Huntington plans overhaul of Bank Street office building
Huntington Properties recently bought the four-storey Majestic Building, located at the corner of Bank and Cooper streets, from Golden Dragon Ho Inc. for $5.45 million.
It last traded in March 2005, when Marbel Management Ltd. unloaded it for $3.64 million, according to records published by real estate appraisal and advisory firm Juteau Johnson Comba Inc.
The property is anchored by a street-level Tim Hortons and Henry's camera store. Those retail tenants will remain, but the second through fourth storeys will be stripped down to the building shell and renovated, says Derek Noble, Huntington's vice-president of development and construction.
"This is going to be a flagship property in our portfolio," says Mr. Noble.
"We're going to take an eyesore and turn it into a gem."

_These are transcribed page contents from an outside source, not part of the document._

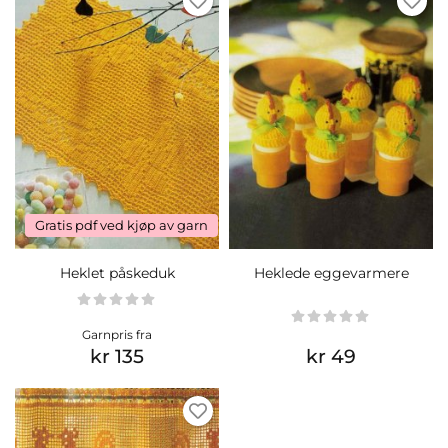
Gratis pdf ved kjøp av garn
Heklet påskeduk
Heklede eggevarmere
Garnpris fra
kr 135
kr 49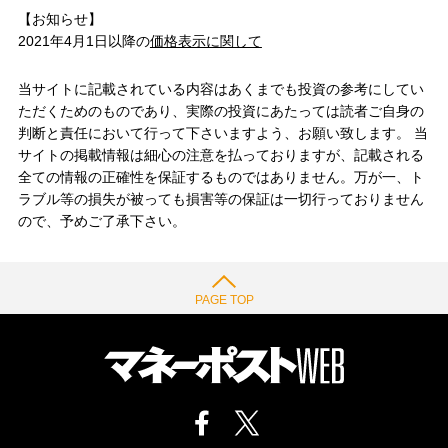
【お知らせ】
2021年4月1日以降の
価格表示に関して
当サイトに記載されている内容はあくまでも投資の参考にしてい
ただくためのものであり、実際の投資にあたっては読者ご自身の
判断と責任において行って下さいますよう、お願い致します。 当
サイトの掲載情報は細心の注意を払っておりますが、記載される
全ての情報の正確性を保証するものではありません。万が一、ト
ラブル等の損失が被っても損害等の保証は一切行っておりません
ので、予めご了承下さい。
PAGE TOP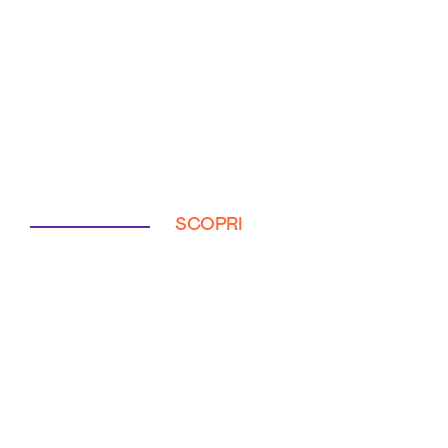
SCOPRI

Mr. Noble says his firm expects to spend approximately $1 million over the next six or seven months to turn the 28,000-square-foot structure into a high B-class building.
Plans include replacing all the windows and altering the exterior through new paint and cladding to increase the amount of natural light in the interior, as well as installing a new HVAC system to improve the indoor air quality. A grey water capture system and rooftop solar panels are also being considered, says Mr. Noble, adding he is targeting a LEED-silver designation, at minimum, for energy efficiency and environmental design.

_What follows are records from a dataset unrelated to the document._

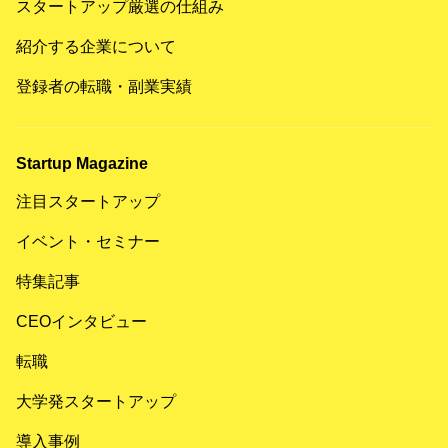
スタートアップ厳選の仕組み
紹介する企業について
登録者の転職・副業実績
Startup Magazine
注目スタートアップ
イベント・セミナー
特集記事
CEOインタビュー
転職
大学発スタートアップ
導入事例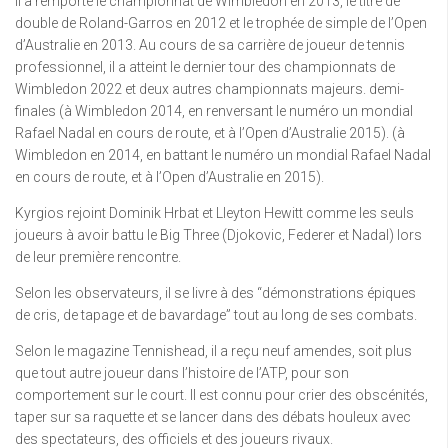
Il a remporté le championnat de Wimbledon en 2013, le titre de
double de Roland-Garros en 2012 et le trophée de simple de l’Open
d’Australie en 2013. Au cours de sa carrière de joueur de tennis
professionnel, il a atteint le dernier tour des championnats de
Wimbledon 2022 et deux autres championnats majeurs. demi-
finales (à Wimbledon 2014, en renversant le numéro un mondial
Rafael Nadal en cours de route, et à l’Open d’Australie 2015). (à
Wimbledon en 2014, en battant le numéro un mondial Rafael Nadal
en cours de route, et à l’Open d’Australie en 2015).
Kyrgios rejoint Dominik Hrbat et Lleyton Hewitt comme les seuls
joueurs à avoir battu le Big Three (Djokovic, Federer et Nadal) lors
de leur première rencontre.
Selon les observateurs, il se livre à des “démonstrations épiques
de cris, de tapage et de bavardage” tout au long de ses combats.
Selon le magazine Tennishead, il a reçu neuf amendes, soit plus
que tout autre joueur dans l’histoire de l’ATP, pour son
comportement sur le court. Il est connu pour crier des obscénités,
taper sur sa raquette et se lancer dans des débats houleux avec
des spectateurs, des officiels et des joueurs rivaux.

Huntington was believed to be one of the first commercial landlords in Ottawa to feed solar power into the provincial grid when it flipped the switch on the rooftop array atop its head office on Stafford Road last fall.
Mr. Noble previously worked at Windmill Developments, which constructed the condominium building housing the Great Canadian Theatre Co. on Wellington Street West and specializes in brownfield projects and green real estate.

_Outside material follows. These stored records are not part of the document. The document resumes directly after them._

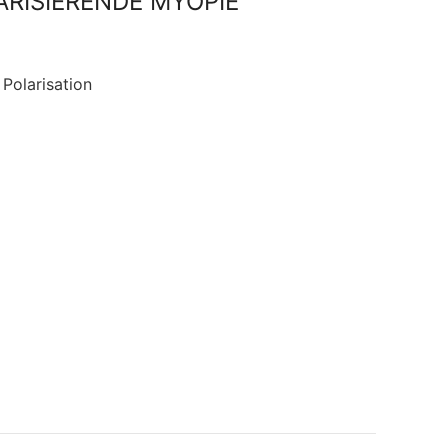
ARISIERENDE MYOPIE
Polarisation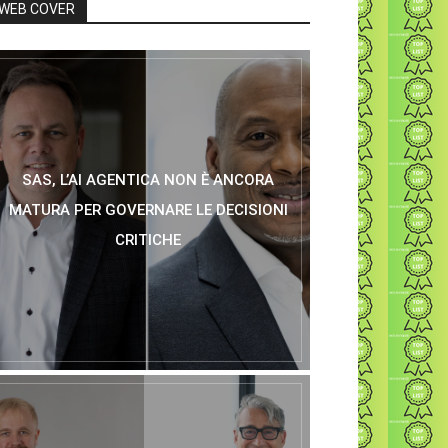
WEB COVER
SAS, L’AI AGENTICA NON È ANCORA
MATURA PER GOVERNARE LE DECISIONI
CRITICHE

He says his vision for environmentally friendly development is shared by Huntington founder Alan Whitten, and adds there is a strong business case for green buildings.
"In retrofitting (396 Cooper St.), we are looking at increasing the return on investment through beautification and taking it to a higher-lever building structure," he says.
"Tenants are willing to pay more to be in space that has green benefits," Mr. Noble adds, citing studies that show a connection between employee productivity, natural lighting and fresh air exchanges.
He says he expects to be able to increase the net rent by $7 to $10 a square foot once work is complete.
The Cooper Street acquisition is the latest addition to Huntington's growing portfolio of more than a quarter-million square feet of office and light industrial space.
Earlier this year, the firm purchased a lowrise commercial building at 2400 St. Laurent Blvd., occupied by Allen-Vanguard Corp., and is in the process of closing an acquisition of a six-storey office building on Gloucester Street, says Mr. Noble.
Nevertheless, quality assets in Ottawa remain in short supply, says Graeme Webster, a sales representative at District Realty who represented the vendor and purchaser in the transaction with colleagues Marc Morin and Steve Ramphos.
Mr. Webster says 396 Cooper St. and 2400 St. Laurent Blvd. were both off-market deals, with neither property openly advertised as being for sale.
It's a testament, he says, to the demand for Ottawa real estate."If (a property) is priced right, it moves," says Mr. Webster.